Bull sharks can be fearsome creatures, blamed for biting more humans than any other shark species. Traveling the world’s tropical and sub-tropical oceans, growing as large as ten feet, they are one of very few sharks that also thrive in freshwater – and the 150-mile-long Indian River Lagoon may be their most important Atlantic nursery grounds.
Here they spend the first five to seven years of their lives and serve as an indicator species of the health of east-central Florida’s main waterway.
Now, a visiting professor at Florida Institute of Technology in Melbourne is embarking on a research study using the relatively new technique of extracting environmental DNA from lagoon water samples to help fill in gaps in scientists’ knowledge about bull shark life history and reproduction, and how the species responds to algal ‘super blooms’ and climate change.
Armed with more than 80 water samples collected several weeks ago by some 26 groups of elementary, middle and high school students from New Smyrna Beach to Jupiter, Dr. Jeff Eble and colleagues plan to isolate genetic material such as feces and scales sloughed off by bull sharks to detect their presence in remote areas of the lagoon where traditional shark sampling methods are not possible.
Using DNA analysis, the scientists don’t have to set out any nets, bait any hooks, or install acoustic receivers; they don’t ever have to get wet or handle any sharks, and there’s no mortality among their test subjects.
“We are starting with bull sharks,” Eble said, “because they’re there, because they’re cool and because we can. We are going to test our protocols and provide decent data on distribution and habitat use. We know this is important nursery habitat. How will they respond to the next super bloom? How will they respond to climate change?”
Previous scientific studies using traditional sampling methods have shown that bull shark pupping grounds are expanding north to the estuaries of the Carolinas – likely in response to warming waters from climate change. Eble says DNA data will complement that work.
And the scientist doesn’t intend to limit his research to bull sharks. Using a technique called meta-barcoding, Eble said, he can detect more than one species from a water sample and gain a better understanding of fish communities and distribution.

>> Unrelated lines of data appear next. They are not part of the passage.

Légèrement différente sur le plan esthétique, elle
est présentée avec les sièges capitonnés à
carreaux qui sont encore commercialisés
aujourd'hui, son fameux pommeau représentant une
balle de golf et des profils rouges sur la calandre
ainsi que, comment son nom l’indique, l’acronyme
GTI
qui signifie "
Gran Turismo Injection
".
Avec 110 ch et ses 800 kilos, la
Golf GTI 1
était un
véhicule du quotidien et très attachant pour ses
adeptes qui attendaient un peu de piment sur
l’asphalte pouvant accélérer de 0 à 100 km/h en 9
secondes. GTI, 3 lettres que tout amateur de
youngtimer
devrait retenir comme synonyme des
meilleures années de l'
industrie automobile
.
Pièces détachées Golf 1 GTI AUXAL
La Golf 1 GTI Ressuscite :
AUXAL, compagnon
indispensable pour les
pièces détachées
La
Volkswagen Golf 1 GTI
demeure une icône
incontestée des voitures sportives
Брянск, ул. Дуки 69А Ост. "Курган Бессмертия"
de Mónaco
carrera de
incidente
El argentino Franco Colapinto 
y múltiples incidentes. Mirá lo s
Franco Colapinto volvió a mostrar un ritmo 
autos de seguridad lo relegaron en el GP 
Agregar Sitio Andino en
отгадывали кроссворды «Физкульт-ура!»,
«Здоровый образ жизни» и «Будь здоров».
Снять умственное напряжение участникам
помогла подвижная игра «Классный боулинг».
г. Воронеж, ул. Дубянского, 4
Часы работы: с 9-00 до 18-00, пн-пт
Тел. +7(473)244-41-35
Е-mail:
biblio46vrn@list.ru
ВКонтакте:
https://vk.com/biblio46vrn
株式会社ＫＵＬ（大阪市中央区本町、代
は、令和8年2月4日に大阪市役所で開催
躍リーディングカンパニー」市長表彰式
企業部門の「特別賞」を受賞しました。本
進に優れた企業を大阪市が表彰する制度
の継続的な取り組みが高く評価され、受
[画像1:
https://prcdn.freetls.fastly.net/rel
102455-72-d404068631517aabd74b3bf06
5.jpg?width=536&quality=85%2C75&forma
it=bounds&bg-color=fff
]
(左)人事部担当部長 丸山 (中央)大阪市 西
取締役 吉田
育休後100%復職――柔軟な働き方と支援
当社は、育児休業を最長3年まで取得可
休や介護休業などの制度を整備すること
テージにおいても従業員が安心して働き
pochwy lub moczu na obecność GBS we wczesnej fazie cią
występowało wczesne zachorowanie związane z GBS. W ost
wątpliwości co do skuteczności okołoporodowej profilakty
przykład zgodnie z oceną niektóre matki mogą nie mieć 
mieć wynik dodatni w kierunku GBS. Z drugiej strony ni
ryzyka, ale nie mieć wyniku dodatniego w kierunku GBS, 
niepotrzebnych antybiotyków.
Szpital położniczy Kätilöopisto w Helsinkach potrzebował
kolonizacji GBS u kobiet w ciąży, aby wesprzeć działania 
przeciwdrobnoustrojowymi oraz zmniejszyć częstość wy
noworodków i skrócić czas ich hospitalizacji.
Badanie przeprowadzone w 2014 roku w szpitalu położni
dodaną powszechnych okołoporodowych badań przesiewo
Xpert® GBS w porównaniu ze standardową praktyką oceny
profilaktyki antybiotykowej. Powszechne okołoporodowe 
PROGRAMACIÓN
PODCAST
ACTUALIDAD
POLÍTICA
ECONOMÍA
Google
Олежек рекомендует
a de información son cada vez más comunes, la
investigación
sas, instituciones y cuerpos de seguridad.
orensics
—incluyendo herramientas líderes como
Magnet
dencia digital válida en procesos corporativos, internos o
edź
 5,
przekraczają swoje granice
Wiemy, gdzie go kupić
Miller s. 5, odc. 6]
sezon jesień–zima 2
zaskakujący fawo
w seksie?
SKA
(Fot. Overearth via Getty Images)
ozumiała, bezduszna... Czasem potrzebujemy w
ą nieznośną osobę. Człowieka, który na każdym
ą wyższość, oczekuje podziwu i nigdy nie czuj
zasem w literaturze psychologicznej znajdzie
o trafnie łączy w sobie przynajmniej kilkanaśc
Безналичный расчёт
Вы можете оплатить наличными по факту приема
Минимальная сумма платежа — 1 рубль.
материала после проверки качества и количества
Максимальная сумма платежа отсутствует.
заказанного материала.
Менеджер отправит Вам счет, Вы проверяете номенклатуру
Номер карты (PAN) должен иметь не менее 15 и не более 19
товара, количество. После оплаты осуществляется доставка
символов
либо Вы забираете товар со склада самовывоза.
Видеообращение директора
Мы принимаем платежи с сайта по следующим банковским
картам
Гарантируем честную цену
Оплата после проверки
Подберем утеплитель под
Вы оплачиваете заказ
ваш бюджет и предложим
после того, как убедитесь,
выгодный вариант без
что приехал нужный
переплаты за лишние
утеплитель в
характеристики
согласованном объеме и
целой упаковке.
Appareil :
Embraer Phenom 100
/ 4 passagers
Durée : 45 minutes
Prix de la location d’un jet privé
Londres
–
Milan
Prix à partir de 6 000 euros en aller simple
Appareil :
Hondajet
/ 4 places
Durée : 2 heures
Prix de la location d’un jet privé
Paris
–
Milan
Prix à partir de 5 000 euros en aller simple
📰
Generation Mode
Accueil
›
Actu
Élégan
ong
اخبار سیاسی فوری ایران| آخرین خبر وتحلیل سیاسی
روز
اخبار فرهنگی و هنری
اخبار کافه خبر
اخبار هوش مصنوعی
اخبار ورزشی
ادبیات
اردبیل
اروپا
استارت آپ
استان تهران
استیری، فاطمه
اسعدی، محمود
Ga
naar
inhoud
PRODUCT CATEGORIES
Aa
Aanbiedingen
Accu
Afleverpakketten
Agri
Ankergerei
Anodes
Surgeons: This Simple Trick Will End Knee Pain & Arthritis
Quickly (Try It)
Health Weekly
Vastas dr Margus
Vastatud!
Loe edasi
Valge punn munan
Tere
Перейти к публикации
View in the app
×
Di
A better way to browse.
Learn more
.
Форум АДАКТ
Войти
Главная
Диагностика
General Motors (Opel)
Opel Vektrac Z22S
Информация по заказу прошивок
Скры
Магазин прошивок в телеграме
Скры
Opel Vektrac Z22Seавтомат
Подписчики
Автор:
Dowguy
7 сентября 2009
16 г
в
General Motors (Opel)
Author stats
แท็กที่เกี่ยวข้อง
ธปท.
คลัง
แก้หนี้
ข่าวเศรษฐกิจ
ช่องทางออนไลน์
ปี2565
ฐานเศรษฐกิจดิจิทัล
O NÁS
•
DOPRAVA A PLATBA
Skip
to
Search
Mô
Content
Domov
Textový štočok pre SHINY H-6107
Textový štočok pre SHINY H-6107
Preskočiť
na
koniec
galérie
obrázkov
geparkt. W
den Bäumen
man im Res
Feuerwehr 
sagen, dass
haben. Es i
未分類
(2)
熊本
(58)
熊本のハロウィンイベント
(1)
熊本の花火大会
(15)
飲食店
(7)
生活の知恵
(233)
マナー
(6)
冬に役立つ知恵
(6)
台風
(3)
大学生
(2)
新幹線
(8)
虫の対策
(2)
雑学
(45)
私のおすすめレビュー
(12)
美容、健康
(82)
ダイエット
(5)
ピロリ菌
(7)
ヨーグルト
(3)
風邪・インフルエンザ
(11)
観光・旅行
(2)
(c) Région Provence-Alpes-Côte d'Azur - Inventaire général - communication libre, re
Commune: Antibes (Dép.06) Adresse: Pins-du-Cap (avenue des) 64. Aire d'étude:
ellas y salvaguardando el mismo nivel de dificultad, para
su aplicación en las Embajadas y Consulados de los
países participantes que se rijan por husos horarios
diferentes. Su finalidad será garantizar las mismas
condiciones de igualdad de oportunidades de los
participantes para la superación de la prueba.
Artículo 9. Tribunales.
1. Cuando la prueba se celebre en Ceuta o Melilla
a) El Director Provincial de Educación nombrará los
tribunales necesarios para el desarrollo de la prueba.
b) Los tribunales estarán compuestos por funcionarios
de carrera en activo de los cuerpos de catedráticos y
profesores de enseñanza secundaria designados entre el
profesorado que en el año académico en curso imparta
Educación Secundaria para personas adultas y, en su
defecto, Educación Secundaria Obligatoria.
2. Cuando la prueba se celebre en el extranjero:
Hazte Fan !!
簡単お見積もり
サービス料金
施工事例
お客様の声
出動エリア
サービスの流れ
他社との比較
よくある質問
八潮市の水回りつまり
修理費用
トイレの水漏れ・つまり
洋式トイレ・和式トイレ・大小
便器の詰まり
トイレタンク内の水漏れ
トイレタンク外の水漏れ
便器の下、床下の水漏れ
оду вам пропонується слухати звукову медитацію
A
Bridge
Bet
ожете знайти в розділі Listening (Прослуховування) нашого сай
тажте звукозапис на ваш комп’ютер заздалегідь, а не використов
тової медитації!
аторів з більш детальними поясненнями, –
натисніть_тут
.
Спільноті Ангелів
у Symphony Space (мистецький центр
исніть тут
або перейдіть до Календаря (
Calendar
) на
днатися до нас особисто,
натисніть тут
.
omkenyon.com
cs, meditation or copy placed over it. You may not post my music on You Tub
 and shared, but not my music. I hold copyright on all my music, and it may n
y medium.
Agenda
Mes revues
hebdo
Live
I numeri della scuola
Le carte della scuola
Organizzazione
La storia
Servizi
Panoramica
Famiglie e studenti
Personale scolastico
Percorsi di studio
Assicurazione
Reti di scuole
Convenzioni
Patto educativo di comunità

“We’ll get bull shark data, prey data, other shark data – [learning about] the competitive behavior among species – and get regional patterns of fish distribution in the Indian River Lagoon,” he said. “We can then track those communities over time. That’s when we’ll have the real power to track the effects of algal blooms on the whole community and to track how well restoration is working.”
Eble said his work got a big boost from the Oct. 4 “A Day in the Life of the Lagoon” event where some 1,800 students from first grade through high school with teachers and volunteers collected water samples over the entire length of the lagoon.
“We could not have covered that ground and gotten that science,” he said. “The involvement of all these students and volunteers allows us to ask questions we couldn’t do before.”
Currently, the professor and his colleagues are readying some frozen DNA samples for examination and testing, with some early results expected this winter.